Alleged AMD RDNA 5 GPU Diagrams Hint At A Massive 96 Compute Unit Flagship
We're going to use that as a bit of a launching off point to talk about the rumors regarding AMD's "RDNA 5" or, more likely, "UDNA" graphics cards. This architecture will form the basis of the company's next discrete GPUs as well as, supposedly, the next-generation home game consoles from Sony and Microsoft. If the rumors are correct, AMD is doing some pretty wacky stuff with the Alpha Trion series.
So looking at Kepler's diagrams of the two faster GPUs, AT0 and AT2, we can see that AT2 is already a large GPU, with forty UDNA compute units and a 192-bit memory bus. 40 CUs may not sound that big, but the current understanding is that UDNA will double the width of the compute unit. So saying, one UDNA compute unit is purportedly similar in capability to one RDNA 4 WGP, or "dual compute unit."
If that's the case, then AT0 looks absolutely massive. Sixteen 32-bit memory controllers yield a 512-bit memory interface, and 96 UDNA compute units is apparently similar to to 96 RDNA 4 WGPs, which is 192 RDNA 4 compute units. To put that in perspective, the powerful Radeon RX 9070 XT "only" has 64 compute units.
Both of these GPUs are expected to use fast GDDR memory, likely GDDR7, in combination with extremely expanded local caches. Rather than relying on a large "MALL" or chip-level cache as AMD did with RDNA 2 and RDNA 3—a simple but inelegant and expensive solution—AMD is apparently radically redesigning its chips at a lower level, allowing scheduling to happen at the Shader Engine level. This means that larger local caches, like the L0, L1 and L2, are more useful than a massive "Infinity Cache"—and cheaper in terms of die area, too.

Meanwhile, the two smaller chips, supposedly known as AT3 and AT4, are arguably more interesting. AT3 is naturally the larger of the two, and what you might notice is that it appears to have a wider, 256-bit memory bus compared to the considerably more powerful AT2 above. The reason, if we believe Moore's Law is Dead, is because this chip is not in fact a typical discrete GPU, but rather a "GMD", or Graphics Memory Die. It hosts the GPU, as well as the memory interface, and can be used as the memory controller and "integrated" GPU along with a Ryzen SoC die.
As a result, these GPUs supposedly use LPDDR5X or LPDDR6 memory, since GDDR's long latencies would kill single-threaded responsiveness when used as system RAM. This development, in turn, means that AT3 and AT4 can come equipped with absolutely absurd amounts of RAM, because LPDDR5X and LPDDR6 come in denser packages and cost less than the pricey GDDR6/GDDR7.
It will be fascinating to see how discrete GPUs with LPDDR5X or LPDDR6 memory perform.
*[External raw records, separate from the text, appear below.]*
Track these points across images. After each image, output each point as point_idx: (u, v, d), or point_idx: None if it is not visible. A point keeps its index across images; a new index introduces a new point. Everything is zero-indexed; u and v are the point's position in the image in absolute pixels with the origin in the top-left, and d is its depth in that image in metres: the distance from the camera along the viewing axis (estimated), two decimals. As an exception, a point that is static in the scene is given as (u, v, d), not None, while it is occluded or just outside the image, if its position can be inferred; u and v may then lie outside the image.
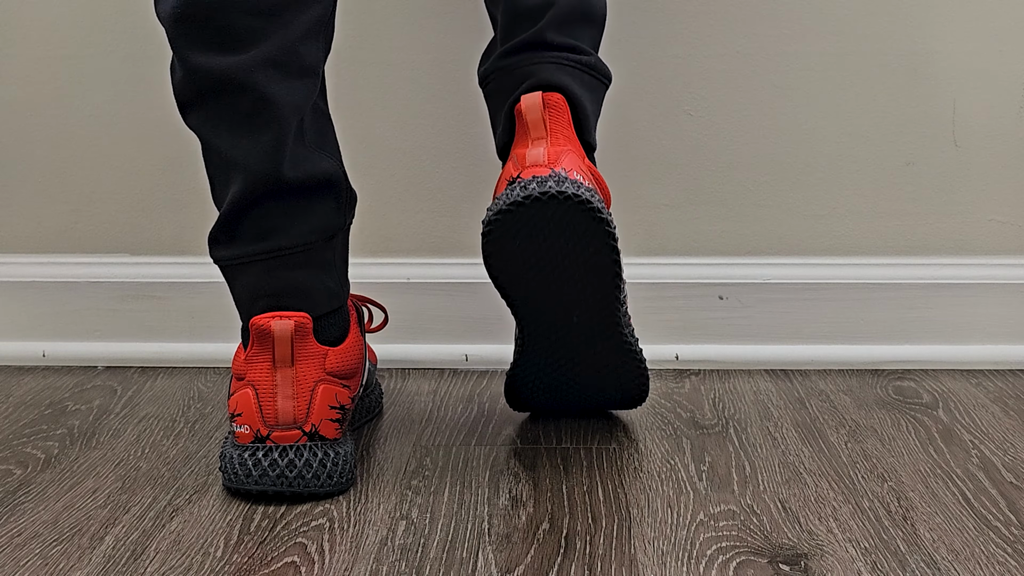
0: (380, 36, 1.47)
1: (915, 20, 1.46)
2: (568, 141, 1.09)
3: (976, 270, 1.48)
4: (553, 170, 1.05)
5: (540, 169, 1.05)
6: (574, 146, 1.09)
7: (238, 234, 1.09)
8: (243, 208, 1.08)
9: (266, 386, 1.07)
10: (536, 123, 1.08)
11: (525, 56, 1.14)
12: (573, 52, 1.15)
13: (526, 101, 1.09)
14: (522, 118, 1.10)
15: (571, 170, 1.06)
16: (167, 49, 1.08)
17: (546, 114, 1.09)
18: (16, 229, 1.53)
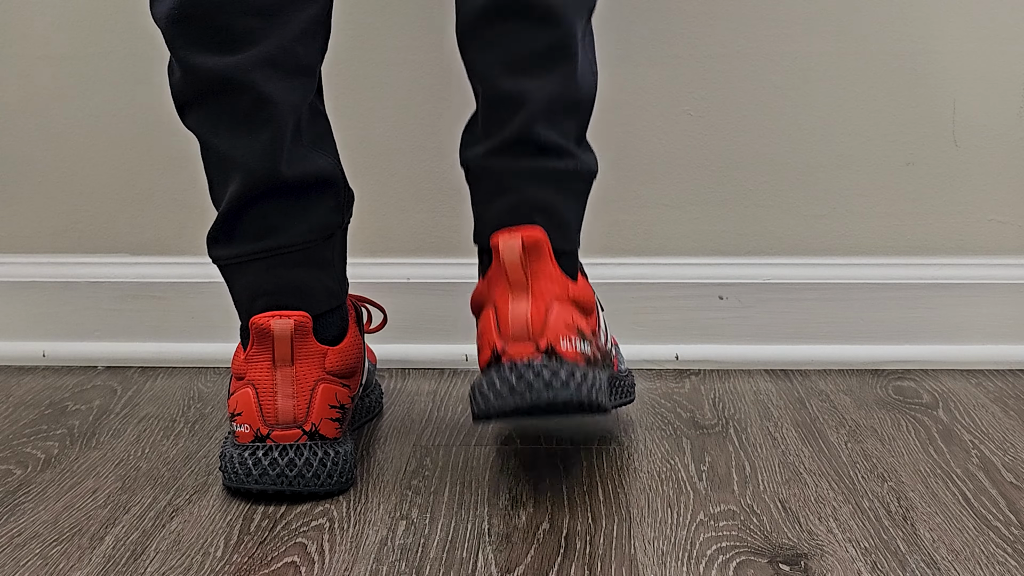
0: (379, 36, 1.47)
1: (915, 20, 1.46)
2: (550, 282, 1.03)
3: (976, 270, 1.48)
4: (543, 354, 1.00)
5: (525, 347, 1.01)
6: (557, 286, 1.03)
7: (237, 233, 1.09)
8: (242, 207, 1.08)
9: (266, 385, 1.07)
10: (514, 267, 1.03)
11: (508, 161, 1.07)
12: (558, 156, 1.07)
13: (504, 245, 1.03)
14: (499, 256, 1.04)
15: (560, 339, 1.01)
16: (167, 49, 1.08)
17: (526, 258, 1.03)
18: (16, 229, 1.53)
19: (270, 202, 1.08)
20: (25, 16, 1.49)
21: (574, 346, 1.02)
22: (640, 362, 1.48)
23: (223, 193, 1.10)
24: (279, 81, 1.06)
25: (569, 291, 1.05)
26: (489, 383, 0.99)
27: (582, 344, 1.03)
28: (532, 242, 1.03)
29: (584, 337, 1.04)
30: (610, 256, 1.49)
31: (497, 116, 1.07)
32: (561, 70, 1.07)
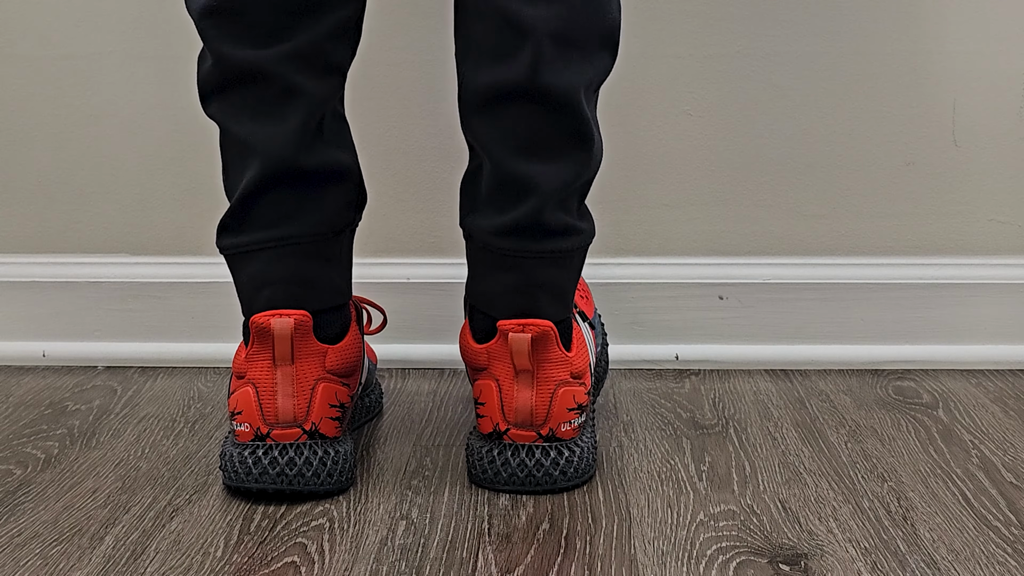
0: (380, 36, 1.47)
1: (915, 20, 1.46)
2: (554, 368, 1.08)
3: (976, 270, 1.48)
4: (543, 440, 1.08)
5: (528, 433, 1.08)
6: (560, 370, 1.08)
7: (249, 221, 1.10)
8: (257, 193, 1.09)
9: (266, 384, 1.07)
10: (522, 357, 1.07)
11: (514, 242, 1.09)
12: (565, 236, 1.09)
13: (513, 338, 1.07)
14: (507, 343, 1.08)
15: (560, 424, 1.08)
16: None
17: (533, 351, 1.07)
18: (16, 229, 1.53)
19: (285, 190, 1.09)
20: (25, 16, 1.49)
21: (572, 425, 1.09)
22: (640, 362, 1.48)
23: (239, 181, 1.11)
24: (307, 75, 1.08)
25: (570, 368, 1.09)
26: (489, 459, 1.09)
27: (579, 418, 1.10)
28: (540, 334, 1.07)
29: (582, 410, 1.10)
30: (610, 256, 1.49)
31: (505, 195, 1.08)
32: (574, 156, 1.08)
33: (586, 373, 1.11)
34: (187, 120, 1.48)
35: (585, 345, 1.13)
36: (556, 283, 1.10)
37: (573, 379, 1.09)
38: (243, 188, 1.10)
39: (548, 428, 1.08)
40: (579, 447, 1.09)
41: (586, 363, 1.12)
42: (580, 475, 1.09)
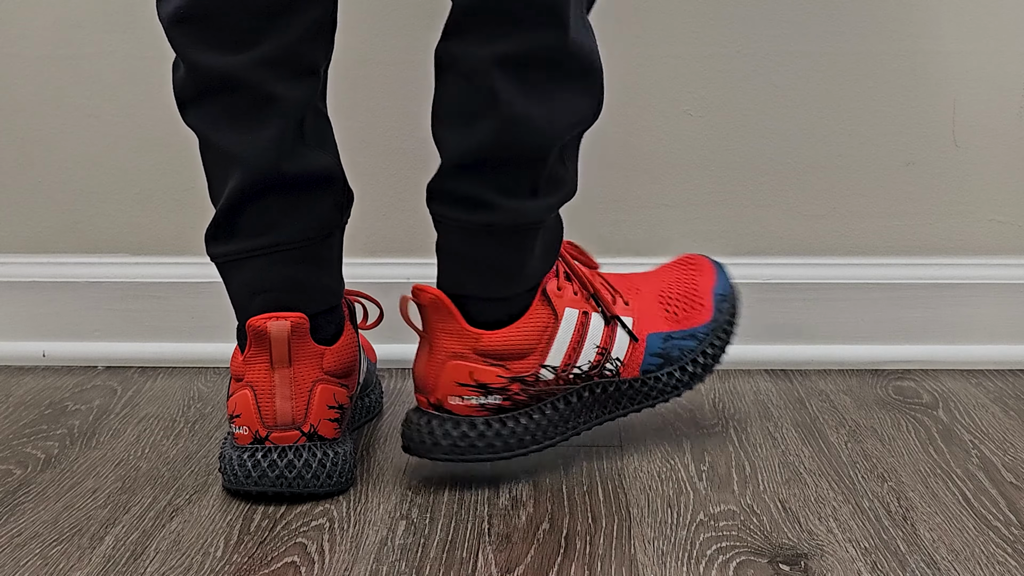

We suspect that the memory bandwidth bottleneck is actually overstated and that performance will be better than most expect. We've done a lot of testing lately on this topic and found that there's definitely a threshold where more memory bandwidth doesn't help. As long as these GPUs can meet that 'threshold', they're golden.
Of course, this is ultimately all speculation based on rumors and the Instinct MI400's specifications, so take it with a whole packet of salt. AMD has said very little about RDNA 5 or UDNA, and we don't even know if the chips are at tape-out phase yet. Hopefully AMD does deign to deliver some information about its next-generation GPUs soon, because these rumors are getting wild.